__EXERCISE DETAILS__. Please format the material, from its first line through the line containing "title Standardise decorators", as a Markdown table with the columns "No." and "Line". Put a running row number under "No." and the line itself under "Line", and leave out blank lines.

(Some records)

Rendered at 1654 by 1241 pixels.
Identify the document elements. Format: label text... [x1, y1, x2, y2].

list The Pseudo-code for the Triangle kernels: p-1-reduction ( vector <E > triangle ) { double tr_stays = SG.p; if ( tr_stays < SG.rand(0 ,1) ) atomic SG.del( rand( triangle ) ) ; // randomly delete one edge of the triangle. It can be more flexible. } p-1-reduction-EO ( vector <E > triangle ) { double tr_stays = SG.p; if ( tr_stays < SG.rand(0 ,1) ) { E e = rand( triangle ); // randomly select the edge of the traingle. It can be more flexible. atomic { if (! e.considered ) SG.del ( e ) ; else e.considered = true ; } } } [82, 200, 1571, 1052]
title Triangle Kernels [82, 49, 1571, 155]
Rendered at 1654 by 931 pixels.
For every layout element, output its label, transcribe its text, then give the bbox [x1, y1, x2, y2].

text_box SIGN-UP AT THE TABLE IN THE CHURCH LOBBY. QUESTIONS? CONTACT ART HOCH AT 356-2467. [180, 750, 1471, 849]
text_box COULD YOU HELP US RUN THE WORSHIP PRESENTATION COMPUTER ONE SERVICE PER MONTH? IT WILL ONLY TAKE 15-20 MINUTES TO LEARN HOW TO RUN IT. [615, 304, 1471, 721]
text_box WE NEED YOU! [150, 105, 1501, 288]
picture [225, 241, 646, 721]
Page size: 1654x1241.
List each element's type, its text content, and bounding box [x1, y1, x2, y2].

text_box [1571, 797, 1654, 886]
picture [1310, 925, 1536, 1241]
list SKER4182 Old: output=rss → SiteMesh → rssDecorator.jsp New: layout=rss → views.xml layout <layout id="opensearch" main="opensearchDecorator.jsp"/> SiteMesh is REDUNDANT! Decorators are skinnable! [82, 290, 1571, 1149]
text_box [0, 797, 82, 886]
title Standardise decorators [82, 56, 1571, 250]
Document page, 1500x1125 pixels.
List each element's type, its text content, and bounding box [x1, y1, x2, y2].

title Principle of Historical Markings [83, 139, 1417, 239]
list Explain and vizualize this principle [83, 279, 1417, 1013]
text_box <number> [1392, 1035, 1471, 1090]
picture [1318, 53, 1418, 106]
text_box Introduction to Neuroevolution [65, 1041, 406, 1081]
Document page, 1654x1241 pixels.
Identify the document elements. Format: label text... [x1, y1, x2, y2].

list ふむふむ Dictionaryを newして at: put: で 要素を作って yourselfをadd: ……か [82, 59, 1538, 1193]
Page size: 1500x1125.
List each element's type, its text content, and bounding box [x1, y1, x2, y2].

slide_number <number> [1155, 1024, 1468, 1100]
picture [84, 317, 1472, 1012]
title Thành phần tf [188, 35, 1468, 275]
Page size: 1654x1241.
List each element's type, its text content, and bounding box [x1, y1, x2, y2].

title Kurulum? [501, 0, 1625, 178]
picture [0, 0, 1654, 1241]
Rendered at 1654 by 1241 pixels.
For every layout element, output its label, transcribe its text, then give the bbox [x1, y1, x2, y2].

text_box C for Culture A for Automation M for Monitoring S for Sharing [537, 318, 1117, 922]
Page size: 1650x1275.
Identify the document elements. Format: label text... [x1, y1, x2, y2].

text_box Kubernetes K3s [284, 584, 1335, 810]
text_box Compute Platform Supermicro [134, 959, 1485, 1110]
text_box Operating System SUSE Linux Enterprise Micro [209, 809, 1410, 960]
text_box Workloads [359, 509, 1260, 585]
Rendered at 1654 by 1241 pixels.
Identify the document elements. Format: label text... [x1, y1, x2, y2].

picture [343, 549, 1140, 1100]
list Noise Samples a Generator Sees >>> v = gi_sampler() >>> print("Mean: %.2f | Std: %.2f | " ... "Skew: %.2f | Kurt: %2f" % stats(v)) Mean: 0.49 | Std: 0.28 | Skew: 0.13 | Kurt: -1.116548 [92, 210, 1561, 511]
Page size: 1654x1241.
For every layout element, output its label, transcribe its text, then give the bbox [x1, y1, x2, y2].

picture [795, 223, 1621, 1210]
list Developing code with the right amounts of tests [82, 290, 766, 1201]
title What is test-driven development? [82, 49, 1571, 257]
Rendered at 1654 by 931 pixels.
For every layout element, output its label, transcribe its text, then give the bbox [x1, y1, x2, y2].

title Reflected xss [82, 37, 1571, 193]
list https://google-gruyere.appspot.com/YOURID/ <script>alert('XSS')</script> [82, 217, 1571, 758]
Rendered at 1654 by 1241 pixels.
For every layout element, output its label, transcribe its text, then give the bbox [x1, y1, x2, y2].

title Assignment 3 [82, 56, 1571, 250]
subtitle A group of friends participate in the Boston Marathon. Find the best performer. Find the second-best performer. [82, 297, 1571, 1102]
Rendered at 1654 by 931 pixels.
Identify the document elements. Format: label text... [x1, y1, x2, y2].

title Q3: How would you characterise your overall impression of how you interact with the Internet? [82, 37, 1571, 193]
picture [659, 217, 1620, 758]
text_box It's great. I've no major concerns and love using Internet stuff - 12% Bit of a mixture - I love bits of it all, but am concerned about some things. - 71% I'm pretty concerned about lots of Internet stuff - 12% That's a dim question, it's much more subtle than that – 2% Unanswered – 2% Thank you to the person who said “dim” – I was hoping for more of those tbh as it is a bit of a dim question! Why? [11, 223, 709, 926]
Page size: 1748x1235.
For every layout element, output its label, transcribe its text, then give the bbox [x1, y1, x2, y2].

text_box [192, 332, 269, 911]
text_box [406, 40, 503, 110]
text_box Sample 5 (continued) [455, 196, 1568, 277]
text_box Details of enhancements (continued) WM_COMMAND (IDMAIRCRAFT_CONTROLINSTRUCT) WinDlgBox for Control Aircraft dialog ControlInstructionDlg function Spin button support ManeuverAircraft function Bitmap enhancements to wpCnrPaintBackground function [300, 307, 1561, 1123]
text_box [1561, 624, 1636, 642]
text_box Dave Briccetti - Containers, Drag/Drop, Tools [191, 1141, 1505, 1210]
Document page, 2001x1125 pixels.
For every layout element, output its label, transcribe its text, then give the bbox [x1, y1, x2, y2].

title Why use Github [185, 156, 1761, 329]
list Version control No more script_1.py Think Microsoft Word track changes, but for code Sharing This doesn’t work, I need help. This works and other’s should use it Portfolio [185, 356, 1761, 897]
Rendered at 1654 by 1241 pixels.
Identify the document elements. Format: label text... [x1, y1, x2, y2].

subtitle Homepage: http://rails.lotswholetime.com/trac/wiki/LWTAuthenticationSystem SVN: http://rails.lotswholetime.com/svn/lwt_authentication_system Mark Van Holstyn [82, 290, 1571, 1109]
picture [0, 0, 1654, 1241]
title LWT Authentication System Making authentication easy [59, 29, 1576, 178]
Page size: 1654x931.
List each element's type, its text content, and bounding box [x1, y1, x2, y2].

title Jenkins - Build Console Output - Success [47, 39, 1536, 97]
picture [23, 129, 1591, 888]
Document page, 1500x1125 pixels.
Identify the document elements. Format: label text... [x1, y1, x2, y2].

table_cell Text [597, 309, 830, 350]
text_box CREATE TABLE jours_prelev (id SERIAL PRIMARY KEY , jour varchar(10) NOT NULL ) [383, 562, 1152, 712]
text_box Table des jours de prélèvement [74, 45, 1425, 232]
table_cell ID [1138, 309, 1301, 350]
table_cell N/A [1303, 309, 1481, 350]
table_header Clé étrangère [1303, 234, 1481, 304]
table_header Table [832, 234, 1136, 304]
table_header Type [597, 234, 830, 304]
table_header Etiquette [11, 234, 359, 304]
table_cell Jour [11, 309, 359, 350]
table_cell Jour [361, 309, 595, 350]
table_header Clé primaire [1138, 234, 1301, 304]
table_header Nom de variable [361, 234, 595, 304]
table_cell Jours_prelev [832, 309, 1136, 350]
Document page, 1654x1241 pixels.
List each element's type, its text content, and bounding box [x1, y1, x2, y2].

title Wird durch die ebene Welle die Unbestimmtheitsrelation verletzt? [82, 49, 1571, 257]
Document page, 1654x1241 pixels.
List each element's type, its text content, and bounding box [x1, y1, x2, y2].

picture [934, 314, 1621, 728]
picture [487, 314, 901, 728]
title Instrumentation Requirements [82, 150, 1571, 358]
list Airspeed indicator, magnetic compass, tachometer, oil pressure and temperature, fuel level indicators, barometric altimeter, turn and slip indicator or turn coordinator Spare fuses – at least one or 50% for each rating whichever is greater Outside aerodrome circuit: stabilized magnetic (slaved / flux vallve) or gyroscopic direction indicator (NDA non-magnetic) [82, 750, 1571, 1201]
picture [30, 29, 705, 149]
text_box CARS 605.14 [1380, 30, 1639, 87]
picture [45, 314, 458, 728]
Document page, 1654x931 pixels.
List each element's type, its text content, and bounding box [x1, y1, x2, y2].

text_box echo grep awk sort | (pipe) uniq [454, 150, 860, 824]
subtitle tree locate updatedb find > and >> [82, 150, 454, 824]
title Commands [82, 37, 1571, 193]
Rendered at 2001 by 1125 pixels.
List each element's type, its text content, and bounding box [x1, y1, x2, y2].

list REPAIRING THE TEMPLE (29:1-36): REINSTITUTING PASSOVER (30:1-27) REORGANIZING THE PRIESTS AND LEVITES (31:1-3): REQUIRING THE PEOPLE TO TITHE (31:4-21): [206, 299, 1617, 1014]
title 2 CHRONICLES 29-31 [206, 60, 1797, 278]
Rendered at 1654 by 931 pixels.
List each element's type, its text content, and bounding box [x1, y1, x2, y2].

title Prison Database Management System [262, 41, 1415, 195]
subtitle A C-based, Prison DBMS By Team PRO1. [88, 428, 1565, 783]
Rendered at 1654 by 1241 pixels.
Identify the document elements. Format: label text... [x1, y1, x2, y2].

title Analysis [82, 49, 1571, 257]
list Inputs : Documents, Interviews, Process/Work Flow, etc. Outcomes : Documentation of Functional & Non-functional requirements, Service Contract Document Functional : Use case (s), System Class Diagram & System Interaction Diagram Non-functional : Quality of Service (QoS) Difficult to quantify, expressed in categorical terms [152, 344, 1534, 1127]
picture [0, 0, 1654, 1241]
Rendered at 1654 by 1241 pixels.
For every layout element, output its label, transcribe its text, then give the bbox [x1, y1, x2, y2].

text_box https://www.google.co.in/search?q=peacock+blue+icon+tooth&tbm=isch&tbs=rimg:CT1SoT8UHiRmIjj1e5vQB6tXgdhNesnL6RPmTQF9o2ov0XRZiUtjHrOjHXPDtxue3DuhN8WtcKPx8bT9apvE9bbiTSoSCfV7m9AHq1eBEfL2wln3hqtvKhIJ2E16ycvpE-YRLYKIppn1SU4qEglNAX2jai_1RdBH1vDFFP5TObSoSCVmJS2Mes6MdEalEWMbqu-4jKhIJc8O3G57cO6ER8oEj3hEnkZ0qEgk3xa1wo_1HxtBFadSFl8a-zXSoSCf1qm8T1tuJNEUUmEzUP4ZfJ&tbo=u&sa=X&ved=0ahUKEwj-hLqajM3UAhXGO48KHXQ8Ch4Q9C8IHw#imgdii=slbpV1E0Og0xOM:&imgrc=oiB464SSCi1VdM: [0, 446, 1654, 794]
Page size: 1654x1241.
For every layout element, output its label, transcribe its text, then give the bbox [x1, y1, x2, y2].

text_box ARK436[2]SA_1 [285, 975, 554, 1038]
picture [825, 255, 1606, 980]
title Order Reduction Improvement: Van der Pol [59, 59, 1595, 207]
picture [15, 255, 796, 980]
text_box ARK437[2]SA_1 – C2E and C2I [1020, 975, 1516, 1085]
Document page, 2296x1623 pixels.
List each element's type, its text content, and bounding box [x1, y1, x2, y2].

__EXERCISE ANSWER__.
| No. | Line |
|---|---|
| 1 | Rendered at 1654 by 1241 pixels. |
| 2 | Identify the document elements. Format: label text... [x1, y1, x2, y2]. |
| 3 | list The Pseudo-code for the Triangle kernels: p-1-reduction ( vector <E > triangle ) { double tr_stays = SG.p; if ( tr_stays < SG.rand(0 ,1) ) atomic SG.del( rand( triangle ) ) ; // randomly delete one edge of the triangle. It can be more flexible. } p-1-reduction-EO ( vector <E > triangle ) { double tr_stays = SG.p; if ( tr_stays < SG.rand(0 ,1) ) { E e = rand( triangle ); // randomly select the edge of the traingle. It can be more flexible. atomic { if (! e.considered ) SG.del ( e ) ; else e.considered = true ; } } } [82, 200, 1571, 1052] |
| 4 | title Triangle Kernels [82, 49, 1571, 155] |
| 5 | Rendered at 1654 by 931 pixels. |
| 6 | For every layout element, output its label, transcribe its text, then give the bbox [x1, y1, x2, y2]. |
| 7 | text_box SIGN-UP AT THE TABLE IN THE CHURCH LOBBY. QUESTIONS? CONTACT ART HOCH AT 356-2467. [180, 750, 1471, 849] |
| 8 | text_box COULD YOU HELP US RUN THE WORSHIP PRESENTATION COMPUTER ONE SERVICE PER MONTH? IT WILL ONLY TAKE 15-20 MINUTES TO LEARN HOW TO RUN IT. [615, 304, 1471, 721] |
| 9 | text_box WE NEED YOU! [150, 105, 1501, 288] |
| 10 | picture [225, 241, 646, 721] |
| 11 | Page size: 1654x1241. |
| 12 | List each element's type, its text content, and bounding box [x1, y1, x2, y2]. |
| 13 | text_box [1571, 797, 1654, 886] |
| 14 | picture [1310, 925, 1536, 1241] |
| 15 | list SKER4182 Old: output=rss → SiteMesh → rssDecorator.jsp New: layout=rss → views.xml layout <layout id="opensearch" main="opensearchDecorator.jsp"/> SiteMesh is REDUNDANT! Decorators are skinnable! [82, 290, 1571, 1149] |
| 16 | text_box [0, 797, 82, 886] |
| 17 | title Standardise decorators [82, 56, 1571, 250] |